When Foreign Fighters Come Home

Belgium raided an alleged terrorist cell yesterday:

In Belgium, officials said they had averted “imminent” large-scale attacks on police targets after raiding a terror cell in the eastern town of Verviers, near the German border, whose members had recently come back from Syria.

John Hinderaker wants to strip returning jihadists of citizenship:

It seems obvious that anyone who leaves the U.S. or a European country to fight for ISIS or al Qaeda should not be allowed to return. But we are talking about citizens here–Belgian authorities have said, I believe, that the terrorism suspects are all Belgian citizens–and so far, to my knowledge, no country has enacted such a ban.

This may not be entirely due to a lack of will. The jihadists travel to a legal destination–Turkey, say–and disappear from there.
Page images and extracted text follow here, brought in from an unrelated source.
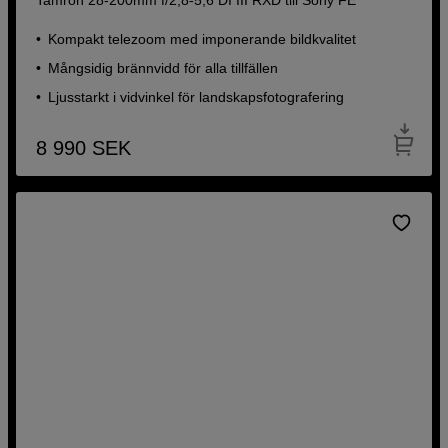
Kompakt telezoom med imponerande bildkvalitet
Mångsidig brännvidd för alla tillfällen
Ljusstarkt i vidvinkel för landskapsfotografering
8 990
SEK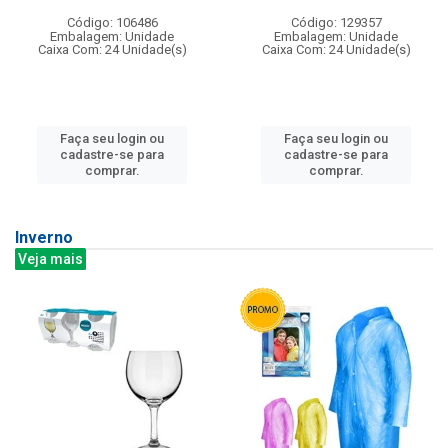
Código: 106486
Código: 129357
Embalagem: Unidade
Embalagem: Unidade
Caixa Com: 24 Unidade(s)
Caixa Com: 24 Unidade(s)
Faça seu login ou
Faça seu login ou
cadastre-se para
cadastre-se para
comprar.
comprar.
Inverno
Veja mais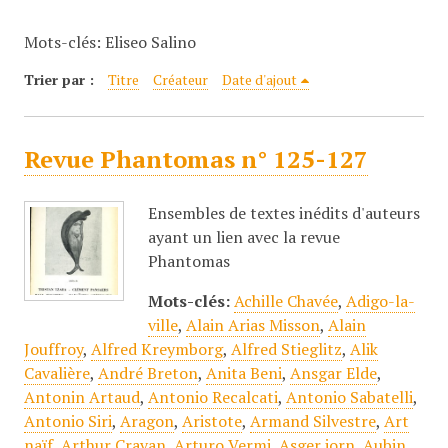
c
Mots-clés: Eliseo Salino
i
p
Trier par :
Titre
Créateur
Date d'ajout
a
l
Revue Phantomas n° 125-127
Ensembles de textes inédits d'auteurs
ayant un lien avec la revue
Phantomas
Mots-clés:
Achille Chavée
,
Adigo-la-
ville
,
Alain Arias Misson
,
Alain
Jouffroy
,
Alfred Kreymborg
,
Alfred Stieglitz
,
Alik
Cavalière
,
André Breton
,
Anita Beni
,
Ansgar Elde
,
Antonin Artaud
,
Antonio Recalcati
,
Antonio Sabatelli
,
Antonio Siri
,
Aragon
,
Aristote
,
Armand Silvestre
,
Art
naïf
,
Arthur Cravan
,
Arturo Vermi
,
Asger jorn
,
Aubin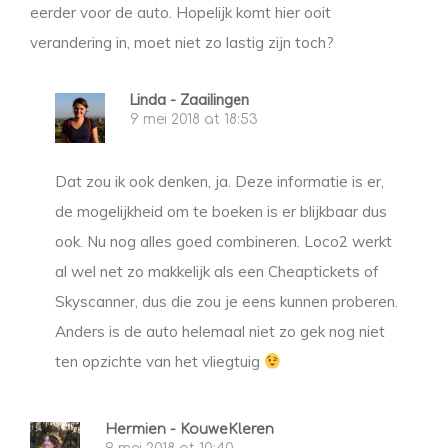
eerder voor de auto. Hopelijk komt hier ooit
verandering in, moet niet zo lastig zijn toch?
Linda - Zaailingen
9 mei 2018 at 18:53
Dat zou ik ook denken, ja. Deze informatie is er,
de mogelijkheid om te boeken is er blijkbaar dus
ook. Nu nog alles goed combineren. Loco2 werkt
al wel net zo makkelijk als een Cheaptickets of
Skyscanner, dus die zou je eens kunnen proberen.
Anders is de auto helemaal niet zo gek nog niet
ten opzichte van het vliegtuig
Hermien - KouweKleren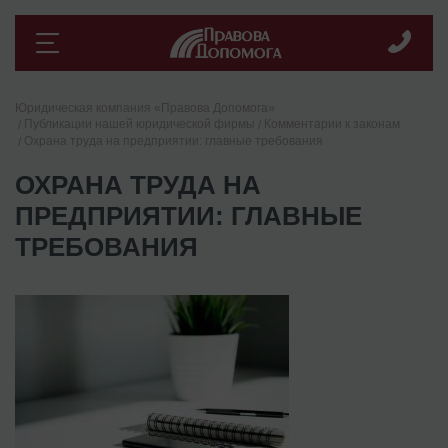
Юридическая компания «Правова Допомога»
Публикации нашей юридической фирмы
Комментарии к законам
Охрана труда на предприятии: главные требования
ОХРАНА ТРУДА НА
ПРЕДПРИЯТИИ: ГЛАВНЫЕ
ТРЕБОВАНИЯ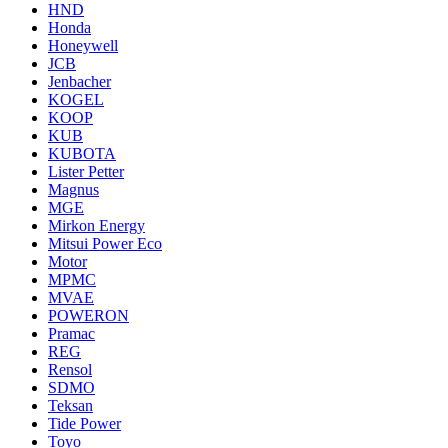
HND
Honda
Honeywell
JCB
Jenbacher
KOGEL
KOOP
KUB
KUBOTA
Lister Petter
Magnus
MGE
Mirkon Energy
Mitsui Power Eco
Motor
MPMC
MVAE
POWERON
Pramac
REG
Rensol
SDMO
Teksan
Tide Power
Toyo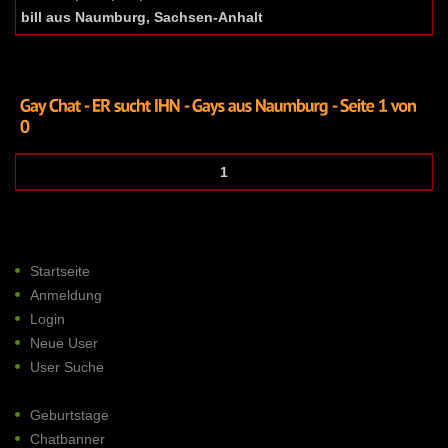
bill aus Naumburg, Sachsen-Anhalt
1
Startseite
Anmeldung
Login
Neue User
User Suche
Geburtstage
Chatbanner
While authorities may be aware of them and know that they have jihadist sympathies, there may or may not be clear evidence that a particular person joined ISIS or al Qaeda. Still, it seems long past time for Western countries, including the U.S., to try to prevent such obvious terror threats from re-entering the country.
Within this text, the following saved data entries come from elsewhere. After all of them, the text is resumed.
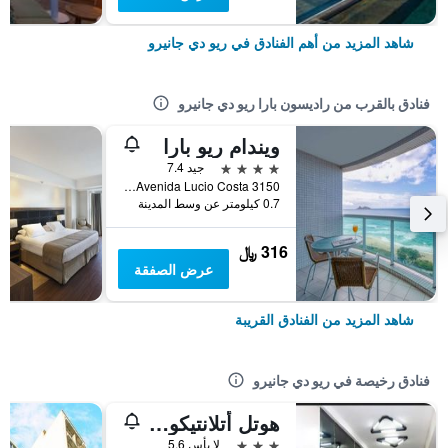
شاهد المزيد من أهم الفنادق في ريو دي جانيرو
فنادق بالقرب من راديسون بارا ريو دي جانيرو
ويندام ريو بارا
4 نجوم
جيد 7.4
Avenida Lucio Costa 3150, ريو دي جانيرو, البرازيل
0.7 كيلومتر عن وسط المدينة
316 ﷼
عرض الصفقة
شاهد المزيد من الفنادق القريبة
فنادق رخيصة في ريو دي جانيرو
هوتل أتلانتيكو أفينيدا
3 نجوم
لا بأس 5.6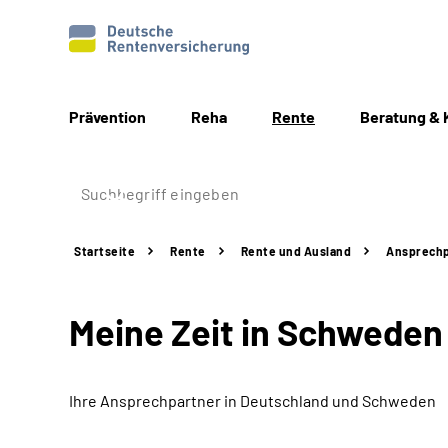
Prävention
Reha
Rente
Beratung & 
Startseite
Rente
Rente und Ausland
Ansprechp
Meine Zeit in Schweden
Ihre Ansprechpartner in Deutschland und Schweden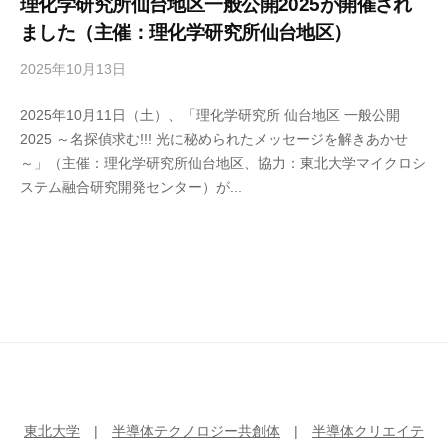
理化学研究所仙台地区一般公開2025が開催され
ました（主催：理化学研究所仙台地区）
2025年10月13日
b
y
2025年10月11日（土）、「理化学研究所 仙台地区 一般公開
m
2025 ～名探偵求む!!! 光に秘められたメッセージを解きあかせ
i
～」（主催：理化学研究所仙台地区、協力：東北大学マイクロシ
c
ステム融合研究開発センター）が...
r
o
-
S
T
A
F
F
東北大学
|
半導体テクノロジー共創体
|
半導体クリエイテ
But Juan Cole focuses on how few Belgian Muslims have fought for ISIS or al Qaeda:

About 310 Belgian Muslim young men appear to have gone to fight in Syria, with 40 having been killed there and 170 still in the field. About 100 have returned to Belgium. … Note that 310 volunteers for Syria out of some 500,000 Muslims is not very many, contrary to what some press reports imply. It is a fraction of a percent. You can get 300 people to believe almost anything (e.g. Heaven’s Gate ). Moreover, there are all kinds of rebel groups fighting the government in Syria, and you can’t just assume that the 100 returnees all served with al-Qaeda or Daesh (ISIS or ISIL). Several of the major rebel groups in Syria that they would have joined are extremist. The Support Front or Jabhat al-Nusra is an al-Qaeda affiliate. Daesh controls much of eastern Syria now. The Saudi-backed Islamic Front in Aleppo has become more and more extreme. However, in the past 4 years or so there have been moderate and even secular-minded rebel groups, so that they are returnees does not necessarily mean they are al-Qaeda.
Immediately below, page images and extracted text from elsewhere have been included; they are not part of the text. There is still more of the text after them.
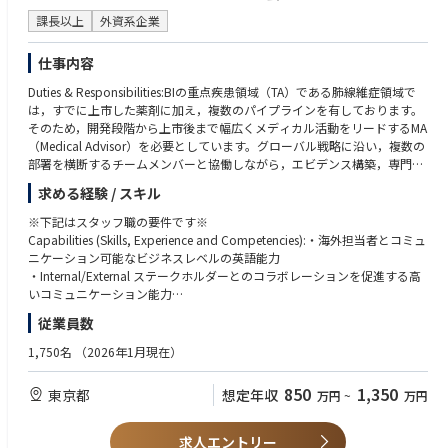
課長以上
外資系企業
仕事内容
Duties & Responsibilities:BIの重点疾患領域（TA）である肺線維症領域で
は，すでに上市した薬剤に加え，複数のパイプラインを有しております。
そのため，開発段階から上市後まで幅広くメディカル活動をリードするMA
（Medical Advisor）を必要としています。グローバル戦略に沿い，複数の
部署を横断するチームメンバーと協働しながら，エビデンス構築，専門家
からのインサイトに基づくアンメットメディカルニーズの特定，アドバイ
求める経験 / スキル
ザリーボード会議等の企画立案を担う役割です。また、ドイツ本社メンバ
ーとの国際会議や海外学会への参加など、海外のステークホルダーとのコ
※下記はスタッフ職の要件です※
ミュニケーションも役割の一つです。
Capabilities (Skills, Experience and Competencies):・海外担当者とコミュ
国内における肺線維症領域のアンメットメディカルニーズを理解し，臨床
ニケーション可能なビジネスレベルの英語能力
研究の基本的な知識とプロジェクトを適切にマネージする能力，また他部
・Internal/External ステークホルダーとのコラボレーションを促進する高
署とのコラボレーションや外部専門家（External Experts）とのコミュニケ
いコミュニケーション能力
ーション，アドバイザリーボード会議や承認後の薬剤の価値最大化・適正
・臨床研究の立案・計画、実行の経験及びプロジェクトマネージメント能
従業員数
使用に必要なメディカル戦略も検討していく長期的な視野を持った人材を
力
求めています。Jop profile for Medical Advisor:
・学会発表や論文作成の経験及びプロジェクトマネージメント能力
1,750名
（2026年1月現在）
In Pulmonary Fibrosis field, as a key therapeutic area (TA) of BI, we have
・ライフサイエンス分野のPhD（博士）、MSc（修士）もしくはMDが望ま
not only launched product but also multiple pipelines for this field. A Me
しい
850
1,350
東京都
想定年収
万円
~
万円
dical Advisor (MA) to lead medical activities in Japan is required. Aligning
・メディカルアフェアーズでの経験があると望ましい。
with the global business/development strategy, MA is expected to collab
※バックグラウンドはライフサイエンス分野（理系）の方に限る・Busine
orate with cross-functional team members to promote evidence generati
ss English level in both written and verbal in global competence.
求人エントリー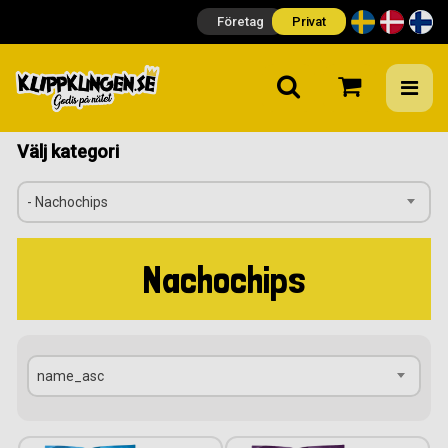
Företag
Privat
Välj kategori
- Nachochips
Nachochips
name_asc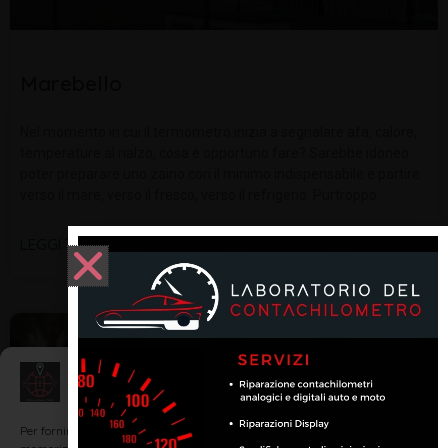
Marebello
Nel momento in cui il termometro inizia a segnalare afa, calore,
temperature al rialzo, cosa è opportuno fare? Sarebbe idoneo
poter preparare uno zaino con il minimo indispensabile e partire
verso il mare, verso il fresco, verso il refrigerio. Purtroppo
LEGGI TUTTO »
SCOPRI RIMINI E LA ROMAGNA
Gestisci Consenso
Per fornire le migliori esperienze, utilizziamo tecnologie come i cookie per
Regardless, Christopher Dickey remarks that “the authorities in Europe now believe it is too dangerous to let potential terrorists who have fought and trained abroad continue to roam the streets”:

Alain Bauer, one of France’s leading criminologists and an expert on counterterrorism, tells The Daily Beast that there’s widening recognition that surveillance tactics and strategies will have to change.

“Counterterrorism used to be like counternarcotics,” says Bauer. “You wait and you wait, and then you get another guy, with the idea that you are working your way eventually to the boss. But time, which was the ally of counterterrorism in the past, is now the enemy.” In the old days, suspects were followed from training camp to training camp, from connection to connection, as authorities mapped out whole networks. But the Internet allows connections to be made very quickly, and inspiration for attacks to take effect without any direct connection at all.